• **Task 1**
According to the notebook excerpt below, which LAS version and point data record format do the full-waveform columns correspond to?

In [1]:
from laspy.file import File
import numpy as np
import pandas as pd
from scipy import stats
import matplotlib.pyplot as plt
%matplotlib inline

In [2]:
# Load the data using laspy
inFile_cloud = File('../../Data/10552_NYU_M2 - Scanner 1 - 190511_164239_1 - originalpoints.laz', mode='r')
inFile_fwf = File('../../Data/164239/10552_NYU_M2 - Scanner 1 - 190511_164239_1 - originalpoints.las', mode='r')
I = inFile_cloud.Classification == 2

# raw is a 1-D numpy array, each entry is a point
raw_cloud = inFile_cloud.get_points()
raw_fwf = inFile_fwf.get_points()
print("Number of points, point cloud: ",len(raw_cloud))
print("Number of points, full waveform: ",len(raw_fwf))

Number of points, point cloud:  14542329
Number of points, full waveform:  14542329


In [3]:
# Corresponds to LAS 1.4 Point Data Record Format 9
# X coordinate of the point (must be adjusted by offset and scale factor)
columns_fwf =[ 
    'X', 
    'Y',
    'Z',
    'intensity', #Intensity of the return, scaled to a 0-65,535 scale
    'flag_byte', #Return number, # of returns, Scan direction flag (+ or -), Edge of flight line flag
    'classification_flags', #Only if the point has been classified: vegetation, etc.
    'classification_byte', #Various flags about the point
    'user_data', 
    'scan_angle', # Down is 0.0, each unit is 0.006 degrees, 
    #so value between -30,000 and 30,000, or (180deg/0.006deg)
    #Spec says this incorporates the roll of the aircraft
    'pt_src_id', #Unique ID for the source of the point
    'gps_time', #GPS Week Time (seconds, reset each week) or Adj Std GPS Time
    'wave_packet_desc_index', # Indicates which waveform packet descriptor is applied.
    'byte_offset_to_waveform_data', # Locates the WF data in EVLR or .wdp file.

• **Stored data**
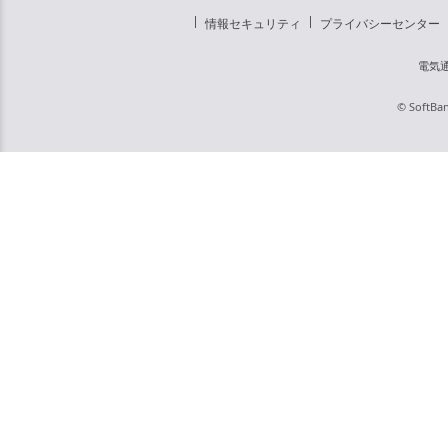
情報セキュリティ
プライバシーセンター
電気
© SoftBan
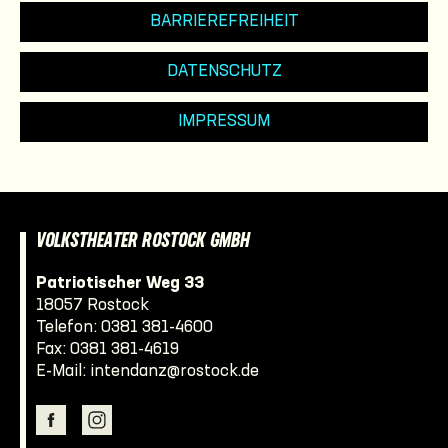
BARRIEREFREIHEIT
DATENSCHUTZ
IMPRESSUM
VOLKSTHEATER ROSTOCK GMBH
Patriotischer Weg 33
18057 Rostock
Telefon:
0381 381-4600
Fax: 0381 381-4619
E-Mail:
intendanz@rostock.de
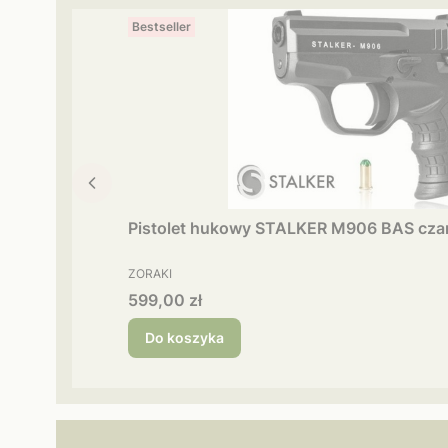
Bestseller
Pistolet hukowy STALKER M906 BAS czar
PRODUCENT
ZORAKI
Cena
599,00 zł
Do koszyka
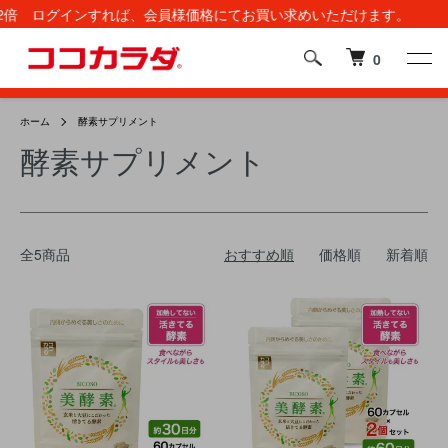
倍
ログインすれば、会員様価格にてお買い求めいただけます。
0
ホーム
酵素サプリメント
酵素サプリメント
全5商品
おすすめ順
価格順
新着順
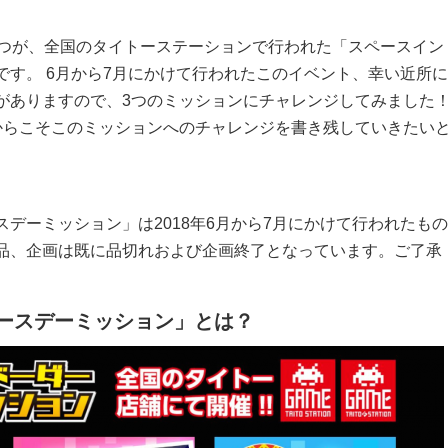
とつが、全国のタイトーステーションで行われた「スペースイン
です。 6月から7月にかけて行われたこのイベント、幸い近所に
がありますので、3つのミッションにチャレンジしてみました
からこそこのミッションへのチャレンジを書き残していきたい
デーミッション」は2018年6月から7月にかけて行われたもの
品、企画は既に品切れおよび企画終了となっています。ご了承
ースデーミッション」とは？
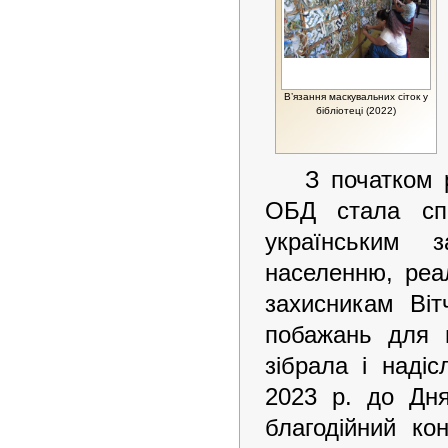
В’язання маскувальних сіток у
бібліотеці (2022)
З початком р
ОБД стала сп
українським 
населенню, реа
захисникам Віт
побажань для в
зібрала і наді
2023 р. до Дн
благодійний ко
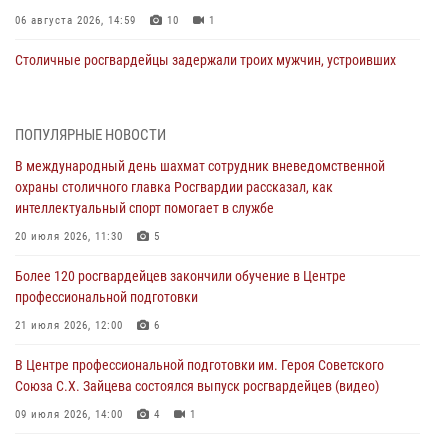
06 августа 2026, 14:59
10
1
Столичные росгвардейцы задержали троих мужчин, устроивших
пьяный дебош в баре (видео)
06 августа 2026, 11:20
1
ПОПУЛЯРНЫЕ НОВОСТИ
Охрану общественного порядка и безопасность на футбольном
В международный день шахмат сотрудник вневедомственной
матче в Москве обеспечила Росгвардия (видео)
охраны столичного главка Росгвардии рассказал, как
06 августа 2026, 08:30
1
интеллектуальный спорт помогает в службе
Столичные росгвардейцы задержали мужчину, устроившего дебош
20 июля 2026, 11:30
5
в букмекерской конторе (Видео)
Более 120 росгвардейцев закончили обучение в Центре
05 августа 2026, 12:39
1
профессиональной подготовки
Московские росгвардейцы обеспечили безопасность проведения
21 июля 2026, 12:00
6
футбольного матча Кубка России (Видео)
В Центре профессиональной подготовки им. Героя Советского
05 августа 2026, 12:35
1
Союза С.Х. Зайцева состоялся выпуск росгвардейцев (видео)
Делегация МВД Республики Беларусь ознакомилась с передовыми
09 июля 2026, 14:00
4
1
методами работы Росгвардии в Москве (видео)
==
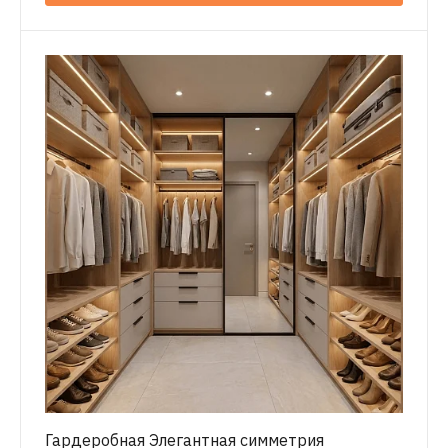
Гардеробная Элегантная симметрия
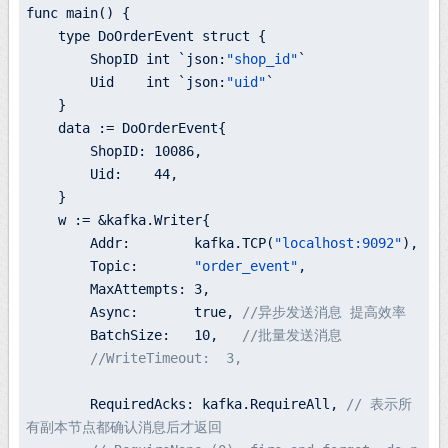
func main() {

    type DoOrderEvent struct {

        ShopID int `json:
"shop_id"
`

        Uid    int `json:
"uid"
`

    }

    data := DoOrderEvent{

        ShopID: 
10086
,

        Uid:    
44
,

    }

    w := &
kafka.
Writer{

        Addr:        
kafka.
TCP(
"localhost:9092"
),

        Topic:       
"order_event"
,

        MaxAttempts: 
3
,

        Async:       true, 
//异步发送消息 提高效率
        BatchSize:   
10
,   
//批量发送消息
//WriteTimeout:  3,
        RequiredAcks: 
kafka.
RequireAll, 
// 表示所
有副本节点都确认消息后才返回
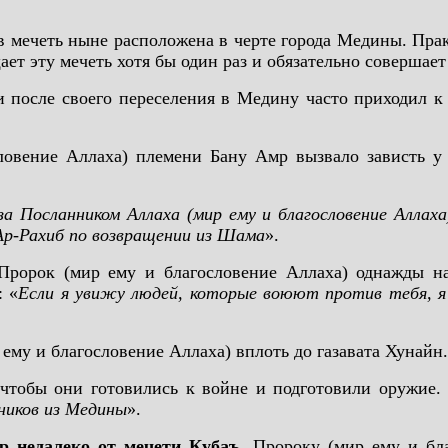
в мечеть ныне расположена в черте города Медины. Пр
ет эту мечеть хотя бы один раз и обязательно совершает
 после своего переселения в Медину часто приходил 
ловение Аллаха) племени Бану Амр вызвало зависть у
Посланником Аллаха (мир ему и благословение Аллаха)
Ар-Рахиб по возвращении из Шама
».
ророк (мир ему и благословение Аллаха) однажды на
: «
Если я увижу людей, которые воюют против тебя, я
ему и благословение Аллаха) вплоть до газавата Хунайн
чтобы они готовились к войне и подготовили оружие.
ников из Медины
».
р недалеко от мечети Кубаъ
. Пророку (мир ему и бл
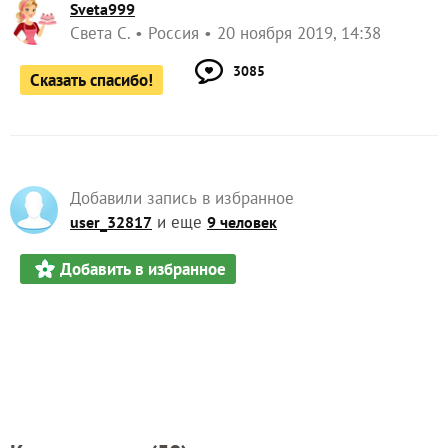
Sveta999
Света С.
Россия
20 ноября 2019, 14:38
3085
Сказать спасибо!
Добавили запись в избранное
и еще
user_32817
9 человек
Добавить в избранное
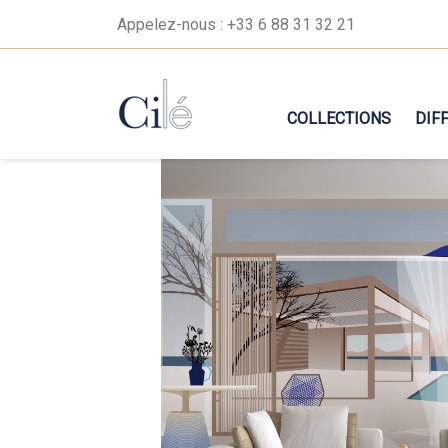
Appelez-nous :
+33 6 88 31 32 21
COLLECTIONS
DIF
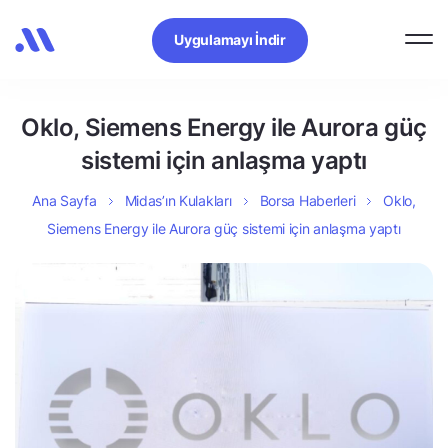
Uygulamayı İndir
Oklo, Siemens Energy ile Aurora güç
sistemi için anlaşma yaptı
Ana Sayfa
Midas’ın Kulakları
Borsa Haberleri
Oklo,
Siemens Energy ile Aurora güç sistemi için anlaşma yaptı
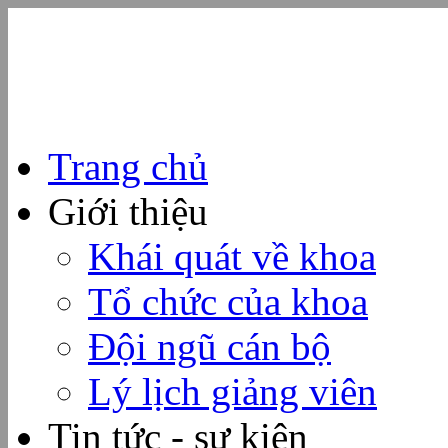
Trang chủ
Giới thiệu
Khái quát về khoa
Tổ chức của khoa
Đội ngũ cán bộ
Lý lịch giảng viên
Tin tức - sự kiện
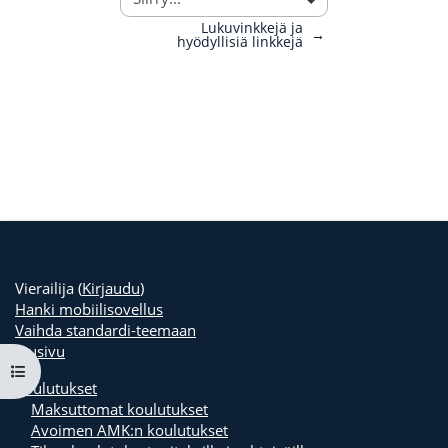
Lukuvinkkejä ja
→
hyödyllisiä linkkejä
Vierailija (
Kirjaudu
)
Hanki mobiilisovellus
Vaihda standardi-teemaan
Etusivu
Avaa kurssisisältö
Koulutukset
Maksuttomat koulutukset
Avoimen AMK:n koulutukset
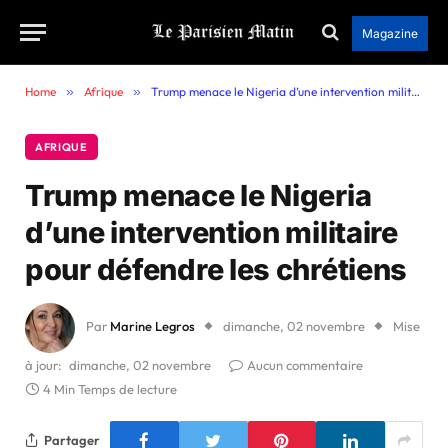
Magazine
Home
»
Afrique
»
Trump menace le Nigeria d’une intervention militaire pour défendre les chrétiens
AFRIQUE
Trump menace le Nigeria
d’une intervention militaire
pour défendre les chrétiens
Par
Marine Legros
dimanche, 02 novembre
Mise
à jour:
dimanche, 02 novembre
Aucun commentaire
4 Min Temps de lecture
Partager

• **Task 2**
Show every line of the rows above that contains the word "menace".

• **Problem solution 1**
LAS 1.4 Point Data Record Format 9.

• **Problem solution 2**
Trump menace le Nigeria d’une intervention militaire pour défendre les chrétiens
Trump menace le Nigeria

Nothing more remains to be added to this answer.